> **Written instruction**
Render the data as a Markdown table with columns "Row" and "Line", giving each line its own numbered row and omitting blank lines, for the part that opens with the line containing "pose: elev=255.0 azim=47.7" and closes with the line containing "Dot at: (275, 220)", both included.

> **Dataset content**
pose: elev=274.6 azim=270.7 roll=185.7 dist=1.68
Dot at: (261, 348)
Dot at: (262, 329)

...

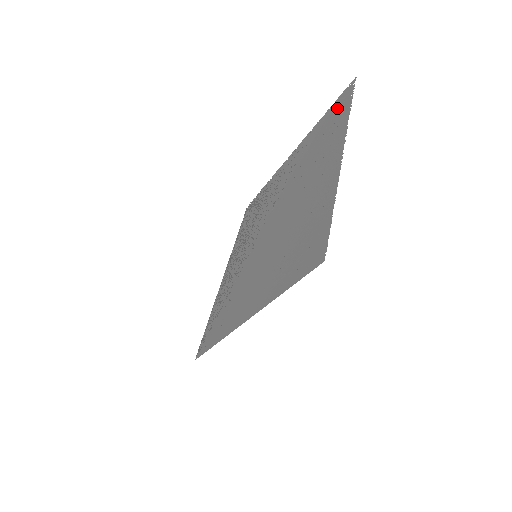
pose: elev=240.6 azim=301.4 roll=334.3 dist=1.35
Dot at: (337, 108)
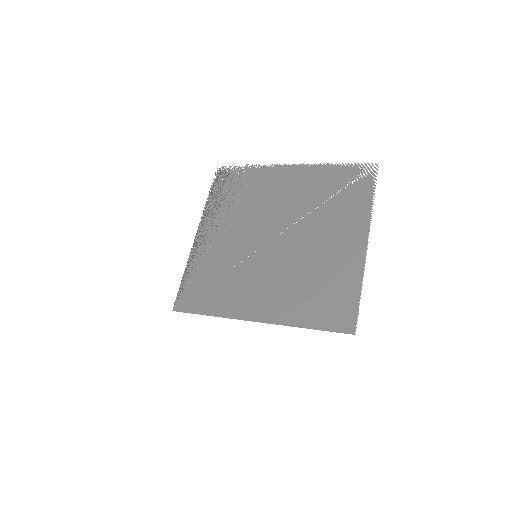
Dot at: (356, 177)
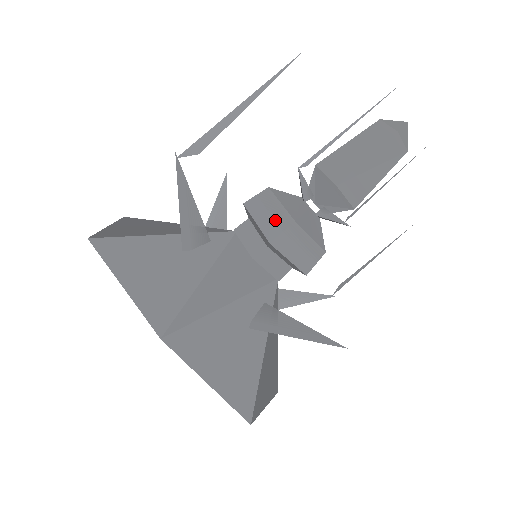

* * *

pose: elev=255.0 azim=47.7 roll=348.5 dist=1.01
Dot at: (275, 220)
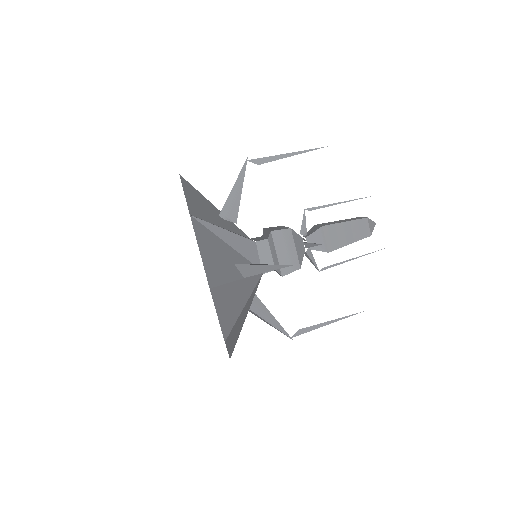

> **Task answer**
| Row | Line |
|---|---|
| 1 | pose: elev=255.0 azim=47.7 roll=348.5 dist=1.01 |
| 2 | Dot at: (275, 220) |